Some people become old and insular with that first whiff of adult responsibility. Others stay engaged with the world to the end. I see a picture of my dad with his college classmates, or sitting on his horse at age sixteen, and I see the same earnest, young man with a zest for life that I see now. I see a school-age picture of my mom and I see the same determined, anxious young woman I see today, a woman reluctant to rest or sleep for fear she might miss something or run out of time to complete her ever growing agenda. My father-in-law was an engaging, handsome man well into his seventies. Then, with the onset of macular degeneration, he determined his functional life was over. He rapidly settled his affairs and declined, becoming an unrecognizable little old man waiting for time to expire. We started missing him well before his physical death last year.

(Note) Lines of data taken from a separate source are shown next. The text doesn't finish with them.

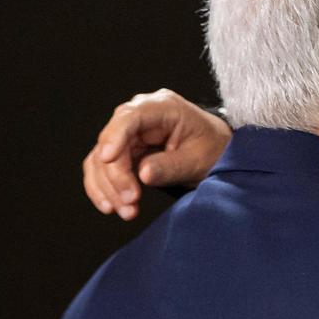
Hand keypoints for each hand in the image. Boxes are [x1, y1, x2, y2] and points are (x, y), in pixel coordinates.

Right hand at [82, 89, 232, 219]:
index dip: (115, 136)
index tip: (109, 159)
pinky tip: (111, 206)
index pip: (130, 116)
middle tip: (130, 202)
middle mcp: (141, 116)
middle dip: (116, 176)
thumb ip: (171, 166)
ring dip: (108, 187)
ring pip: (101, 158)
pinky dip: (104, 188)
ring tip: (127, 211)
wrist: (217, 150)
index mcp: (163, 107)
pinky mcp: (124, 151)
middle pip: (111, 142)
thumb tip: (143, 174)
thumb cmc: (212, 148)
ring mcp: (129, 133)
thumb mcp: (199, 159)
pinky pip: (103, 168)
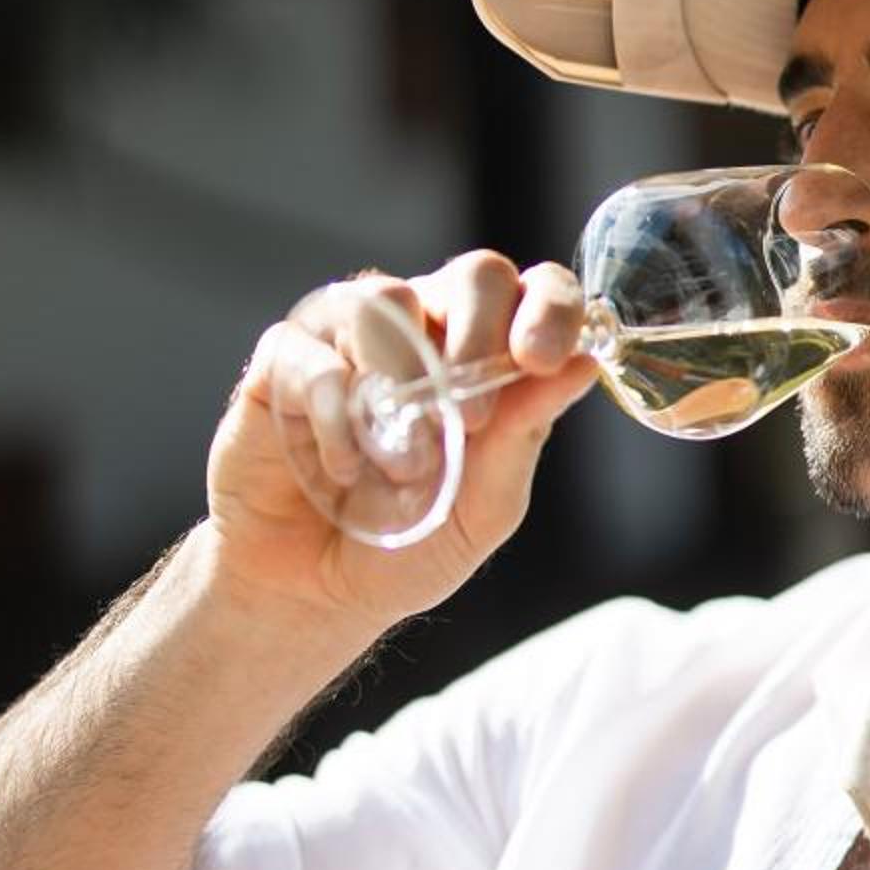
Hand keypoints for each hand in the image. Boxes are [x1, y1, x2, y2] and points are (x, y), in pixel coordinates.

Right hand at [206, 248, 595, 631]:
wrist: (312, 595)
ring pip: (387, 298)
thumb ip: (523, 433)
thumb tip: (584, 366)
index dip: (550, 310)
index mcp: (485, 356)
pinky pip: (315, 354)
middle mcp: (425, 330)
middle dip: (482, 332)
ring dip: (405, 378)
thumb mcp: (481, 507)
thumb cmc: (405, 548)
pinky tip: (340, 468)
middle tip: (473, 417)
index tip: (544, 358)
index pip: (535, 294)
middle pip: (476, 274)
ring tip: (404, 466)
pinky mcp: (285, 357)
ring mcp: (352, 336)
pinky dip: (335, 414)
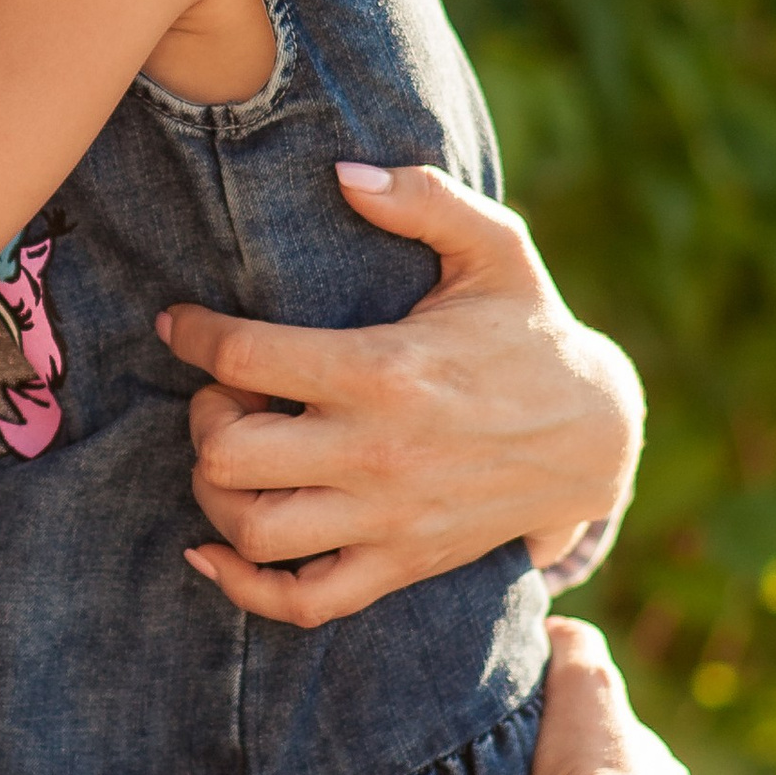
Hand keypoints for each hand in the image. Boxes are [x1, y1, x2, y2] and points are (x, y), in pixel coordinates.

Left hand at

There is a nationally televised talent show that allows contestants of all ages. This week there was a sixty-two year old dancer who walked on to the stage in her simple clothes and dancing shoes, with gray hair and deep circles under her eyes. The judges smirked. The lady left the stage, at the end of her dynamic, funky dance, with a standing ovation and a ticket to the next round. When interviewed, we find out she's a single mother working hours on her feet each day as a grocery store checker. The passion of her life is dancing. She works every day in her dancing shoes to remind herself that she is a dancer, not a store clerk. She spoke of this audition as one she had been preparing for her entire life. Another thirty-five year old contestant came on to the stage in his jeans, backwards cap and guitar. He spoke of his regular job on a chicken ranch and his inability to do simple math. The crowd guffawed at his country drawl and plain looks, loudly anticipating his quick exit from the stage. Twenty seconds into his performance the audience sat in stunned silence, mesmerized by the singer's heart piercing rendition of a country ballad. One of the judges said the singer could end up winning the competition. Afterwards, the emotional contestant spoke of the years spent singing and song writing, waiting for the opportunity to be heard. Both contestants are truly young.

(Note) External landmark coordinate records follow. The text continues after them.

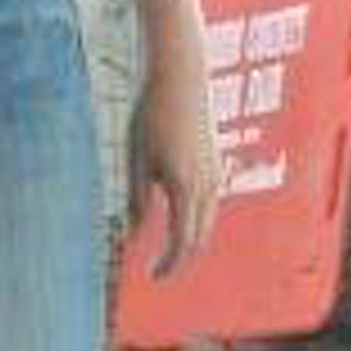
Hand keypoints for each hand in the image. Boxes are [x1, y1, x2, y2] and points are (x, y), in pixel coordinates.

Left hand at [127, 49, 220, 277]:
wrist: (181, 73)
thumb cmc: (152, 112)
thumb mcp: (137, 157)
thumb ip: (138, 198)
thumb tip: (136, 232)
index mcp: (184, 186)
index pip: (182, 242)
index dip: (168, 265)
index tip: (151, 277)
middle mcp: (206, 183)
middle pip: (198, 237)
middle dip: (180, 258)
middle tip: (157, 270)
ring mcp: (214, 172)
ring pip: (205, 220)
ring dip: (189, 238)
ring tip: (166, 250)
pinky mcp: (214, 161)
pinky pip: (208, 202)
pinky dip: (194, 218)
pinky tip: (177, 217)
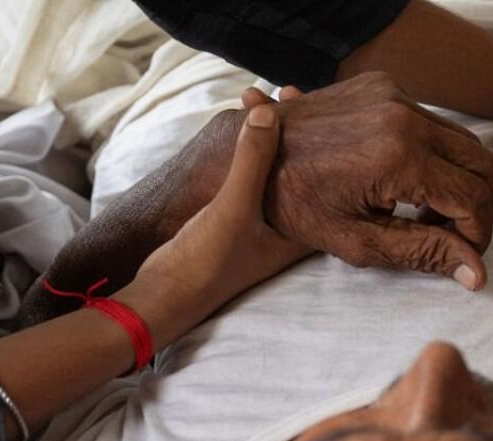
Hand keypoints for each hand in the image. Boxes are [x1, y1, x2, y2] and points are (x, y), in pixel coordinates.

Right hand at [134, 105, 309, 332]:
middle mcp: (288, 225)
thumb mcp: (232, 206)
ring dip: (268, 138)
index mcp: (302, 227)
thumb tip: (269, 112)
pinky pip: (252, 176)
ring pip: (276, 171)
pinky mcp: (237, 221)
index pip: (328, 176)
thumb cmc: (206, 261)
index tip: (313, 102)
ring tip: (254, 100)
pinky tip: (235, 127)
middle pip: (304, 169)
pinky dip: (247, 151)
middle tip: (286, 92)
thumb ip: (252, 161)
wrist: (165, 296)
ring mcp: (263, 224)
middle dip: (295, 131)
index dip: (326, 138)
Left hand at [265, 73, 492, 288]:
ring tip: (424, 214)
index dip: (477, 235)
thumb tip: (477, 273)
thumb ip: (423, 253)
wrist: (250, 157)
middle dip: (478, 208)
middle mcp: (405, 116)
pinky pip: (434, 124)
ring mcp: (395, 95)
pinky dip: (436, 157)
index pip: (473, 198)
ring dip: (459, 183)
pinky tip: (406, 185)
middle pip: (483, 165)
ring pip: (464, 142)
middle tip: (452, 237)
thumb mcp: (358, 241)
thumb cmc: (295, 206)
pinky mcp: (385, 86)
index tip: (462, 256)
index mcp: (400, 157)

I think of my father-in-law, before the end, as forty-two. My dad turns thirty-seven on his birthday each year. Next month will be the thirty-ninth celebration of his thirty-seventh birthday. My mom is twenty-eight.

Me? I'm twenty-five, just with a little more judgment and generosity, and a few more varicose veins.

How old are you?


Ricky said...

I really enjoy your writing and your thoughts. Even though I'm the one aging, you'll always be 20 to me. Keep writing!

Sherry said...

Thanks for the encouragement! I needed it. Keep it up.

Sherry said...

OK, I had tried to post longer responses about 5 times--but never got through. Now that my short note did, I'm going to try again with the longer. Kerry, you have the skills and soul of an essayist worth listening to: thanks for being generous enough with your time and thoughts to benefit your listeners. I agree with you about attitude and age, but I'm grateful for your reminder because lately my arthritis has yelled at me so loudly that I've started feeling older than I am. And I need to fight that harder. I can think of at least 2 times in the past that your words have helped me hugely--and I know that's going to happen again through your blog. Love!

Jennifer said...

I'm 23 and always will be... I'll be celebrating the 20th anniversary of my 23rd birthday in 25 more shopping days!

Wiley said...

i's confuseld

Allyson said...

I was about to write that I am 20, but then I had to stop and be honest with myself. I'm not as happy and carefree as I was at 20. I'm probably more like 25, but I think I'm going to try to be younger for the rest of my 40+ years. I've only celebrated my 25th birthday 22 times and I plan on being at least 92. btw...Ricky's response made me cry.